MinT for Wikipedia Readers MVP (T359072) enables users to read contents from other languages using machine translation. In some contexts, users may request the translation into a specific language without indicating a specific source language. Since content can be available in multiple languages with different levels of coverage, it is useful to have a way to identify which could be the language with most content coverage for a given topic.
This is useful in contexts where the source language is not specificed, such as entry points at the target wiki (T363338), reaching the Confirm step (T359512) after searching for a topic across all languages, or when exploring the available source languages (T359863).
Currently, for the MVP a simple approach was defined in the context of a cross-language search using the search query matched language from Wikidata, a default language or the first from the list in case the previous criteria don't apply.

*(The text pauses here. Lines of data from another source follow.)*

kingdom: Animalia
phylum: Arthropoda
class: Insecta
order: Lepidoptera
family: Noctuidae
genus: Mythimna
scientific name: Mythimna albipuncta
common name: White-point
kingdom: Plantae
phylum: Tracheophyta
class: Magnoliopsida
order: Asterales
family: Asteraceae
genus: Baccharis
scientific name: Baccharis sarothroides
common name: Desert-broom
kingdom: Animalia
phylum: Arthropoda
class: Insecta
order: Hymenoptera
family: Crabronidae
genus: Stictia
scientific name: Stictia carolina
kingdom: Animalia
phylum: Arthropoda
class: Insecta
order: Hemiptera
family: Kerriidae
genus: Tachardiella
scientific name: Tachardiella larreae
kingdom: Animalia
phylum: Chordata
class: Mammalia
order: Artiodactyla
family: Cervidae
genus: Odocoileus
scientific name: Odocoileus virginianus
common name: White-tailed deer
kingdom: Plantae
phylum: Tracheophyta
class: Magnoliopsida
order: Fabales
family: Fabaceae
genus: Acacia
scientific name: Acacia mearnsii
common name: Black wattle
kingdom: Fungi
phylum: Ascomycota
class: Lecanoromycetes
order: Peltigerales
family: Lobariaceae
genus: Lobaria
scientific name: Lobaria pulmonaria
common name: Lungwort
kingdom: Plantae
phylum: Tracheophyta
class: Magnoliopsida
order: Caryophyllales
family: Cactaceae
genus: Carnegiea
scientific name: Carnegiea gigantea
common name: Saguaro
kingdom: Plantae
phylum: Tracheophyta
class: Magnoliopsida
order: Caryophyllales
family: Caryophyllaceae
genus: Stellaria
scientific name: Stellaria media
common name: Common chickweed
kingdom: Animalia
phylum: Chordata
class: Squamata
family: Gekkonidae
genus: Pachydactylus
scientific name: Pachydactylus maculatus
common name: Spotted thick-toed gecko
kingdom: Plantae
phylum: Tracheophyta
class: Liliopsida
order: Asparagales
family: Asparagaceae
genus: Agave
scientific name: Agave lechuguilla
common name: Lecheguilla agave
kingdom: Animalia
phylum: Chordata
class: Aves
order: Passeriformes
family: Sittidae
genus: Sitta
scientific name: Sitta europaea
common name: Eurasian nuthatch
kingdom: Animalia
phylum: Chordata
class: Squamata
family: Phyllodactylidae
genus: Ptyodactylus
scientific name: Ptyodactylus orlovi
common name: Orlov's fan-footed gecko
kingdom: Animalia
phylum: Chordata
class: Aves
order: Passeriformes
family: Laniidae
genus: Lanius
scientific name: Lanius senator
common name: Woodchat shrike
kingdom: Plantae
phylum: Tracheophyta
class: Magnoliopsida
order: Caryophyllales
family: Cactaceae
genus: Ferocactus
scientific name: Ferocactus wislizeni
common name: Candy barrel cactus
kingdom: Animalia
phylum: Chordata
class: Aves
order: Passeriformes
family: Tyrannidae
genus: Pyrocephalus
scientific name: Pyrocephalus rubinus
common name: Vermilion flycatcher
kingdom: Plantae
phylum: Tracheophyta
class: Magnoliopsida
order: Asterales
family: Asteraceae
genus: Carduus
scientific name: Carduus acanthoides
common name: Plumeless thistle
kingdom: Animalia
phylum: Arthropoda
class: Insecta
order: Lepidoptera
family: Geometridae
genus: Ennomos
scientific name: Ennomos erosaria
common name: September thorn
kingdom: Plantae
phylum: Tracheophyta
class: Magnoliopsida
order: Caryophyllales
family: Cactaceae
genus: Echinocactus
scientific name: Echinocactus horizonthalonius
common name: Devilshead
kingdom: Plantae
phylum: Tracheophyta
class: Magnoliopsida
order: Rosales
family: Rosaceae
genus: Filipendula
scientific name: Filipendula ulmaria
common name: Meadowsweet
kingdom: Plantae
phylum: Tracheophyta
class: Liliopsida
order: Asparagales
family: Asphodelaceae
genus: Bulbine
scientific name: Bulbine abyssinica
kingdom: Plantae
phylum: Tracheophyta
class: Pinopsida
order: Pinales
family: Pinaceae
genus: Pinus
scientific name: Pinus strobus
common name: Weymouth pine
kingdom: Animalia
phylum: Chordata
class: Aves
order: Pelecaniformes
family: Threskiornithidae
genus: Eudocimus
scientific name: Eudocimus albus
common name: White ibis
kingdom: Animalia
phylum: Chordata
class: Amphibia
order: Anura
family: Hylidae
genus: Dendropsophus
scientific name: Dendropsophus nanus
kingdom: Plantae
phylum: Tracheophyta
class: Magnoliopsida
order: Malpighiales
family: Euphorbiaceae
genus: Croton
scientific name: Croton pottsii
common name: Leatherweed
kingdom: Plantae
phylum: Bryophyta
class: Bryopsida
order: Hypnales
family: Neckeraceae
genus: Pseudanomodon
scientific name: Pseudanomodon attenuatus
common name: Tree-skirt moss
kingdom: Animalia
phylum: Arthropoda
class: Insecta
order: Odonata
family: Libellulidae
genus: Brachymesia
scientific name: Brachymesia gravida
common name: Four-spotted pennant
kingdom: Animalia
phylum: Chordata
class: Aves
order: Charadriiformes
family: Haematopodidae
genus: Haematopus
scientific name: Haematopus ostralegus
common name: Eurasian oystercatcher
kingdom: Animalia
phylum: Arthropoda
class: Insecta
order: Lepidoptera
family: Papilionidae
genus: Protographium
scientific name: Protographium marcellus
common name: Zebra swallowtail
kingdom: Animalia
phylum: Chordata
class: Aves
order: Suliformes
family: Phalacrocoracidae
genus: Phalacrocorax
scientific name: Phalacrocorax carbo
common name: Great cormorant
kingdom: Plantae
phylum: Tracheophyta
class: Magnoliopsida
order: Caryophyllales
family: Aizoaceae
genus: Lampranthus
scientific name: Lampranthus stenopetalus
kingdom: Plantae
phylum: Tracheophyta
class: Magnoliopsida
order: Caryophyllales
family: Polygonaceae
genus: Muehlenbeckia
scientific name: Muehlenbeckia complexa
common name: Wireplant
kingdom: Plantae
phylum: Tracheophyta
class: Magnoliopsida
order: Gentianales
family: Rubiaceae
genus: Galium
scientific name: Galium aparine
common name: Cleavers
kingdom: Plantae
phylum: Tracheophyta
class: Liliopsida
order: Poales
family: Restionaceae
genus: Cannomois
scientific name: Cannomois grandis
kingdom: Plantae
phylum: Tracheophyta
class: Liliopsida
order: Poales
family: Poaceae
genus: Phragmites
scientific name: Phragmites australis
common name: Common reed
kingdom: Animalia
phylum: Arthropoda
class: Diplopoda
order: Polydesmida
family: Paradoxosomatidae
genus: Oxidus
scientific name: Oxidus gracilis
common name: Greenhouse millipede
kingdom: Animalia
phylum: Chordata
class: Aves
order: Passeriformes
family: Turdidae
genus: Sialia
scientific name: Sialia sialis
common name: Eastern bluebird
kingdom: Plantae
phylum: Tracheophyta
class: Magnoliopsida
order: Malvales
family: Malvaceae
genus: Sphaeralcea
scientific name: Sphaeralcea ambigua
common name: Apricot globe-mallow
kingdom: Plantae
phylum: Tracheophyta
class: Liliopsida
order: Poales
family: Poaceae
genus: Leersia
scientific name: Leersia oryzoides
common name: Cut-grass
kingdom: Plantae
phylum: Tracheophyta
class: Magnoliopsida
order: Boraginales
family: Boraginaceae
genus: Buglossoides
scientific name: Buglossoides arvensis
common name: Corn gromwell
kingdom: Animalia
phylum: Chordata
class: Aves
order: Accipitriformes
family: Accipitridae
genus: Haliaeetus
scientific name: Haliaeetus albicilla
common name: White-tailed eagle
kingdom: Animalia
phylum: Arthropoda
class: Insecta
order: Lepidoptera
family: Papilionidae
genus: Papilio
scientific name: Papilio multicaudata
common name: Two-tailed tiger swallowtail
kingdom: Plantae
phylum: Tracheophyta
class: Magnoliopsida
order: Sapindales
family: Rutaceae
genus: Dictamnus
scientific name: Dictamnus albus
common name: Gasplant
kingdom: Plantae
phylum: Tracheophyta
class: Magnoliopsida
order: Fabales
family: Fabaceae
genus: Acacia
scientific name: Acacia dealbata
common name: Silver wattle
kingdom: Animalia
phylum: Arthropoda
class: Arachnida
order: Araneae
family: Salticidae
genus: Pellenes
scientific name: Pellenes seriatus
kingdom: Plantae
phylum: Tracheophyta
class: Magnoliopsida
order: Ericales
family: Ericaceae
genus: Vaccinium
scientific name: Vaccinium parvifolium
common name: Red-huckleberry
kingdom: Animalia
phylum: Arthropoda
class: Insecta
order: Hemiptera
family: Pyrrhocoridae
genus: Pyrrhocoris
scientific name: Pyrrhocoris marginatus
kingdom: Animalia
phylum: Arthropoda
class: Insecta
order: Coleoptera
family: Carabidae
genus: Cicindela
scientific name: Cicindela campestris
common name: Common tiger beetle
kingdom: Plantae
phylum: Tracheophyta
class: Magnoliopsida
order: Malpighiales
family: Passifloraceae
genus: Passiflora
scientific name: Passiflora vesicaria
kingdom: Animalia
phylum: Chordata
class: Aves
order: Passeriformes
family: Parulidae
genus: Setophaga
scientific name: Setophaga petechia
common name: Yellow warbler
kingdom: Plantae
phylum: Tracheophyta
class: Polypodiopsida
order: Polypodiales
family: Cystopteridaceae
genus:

This ticket proposes to pick a language based on their content coverage. Initially it was proposed to make the selection based on the number of sections, but this may be too slow (since it may require to query data about the article in potentially hundreds of languages). As part of this ticket we'll explore some viable alternatives.
Some initial ideas to explore:
- Check page byte size instead of number of sections.
- Check sections but only for a limited set of languages (e.g., the 4 languages with the larger Wikipedias from those where the article is available).
- Use some metadata available on Wikidata (aspects such as “featured”, and maybe others, are captured there)
- Select based on a pre-defined order using some property of the wiki. From the list of Wikipedias we could define some formula (e.g., Number of articles × Depth) to try to capture the notion of overall content coverage.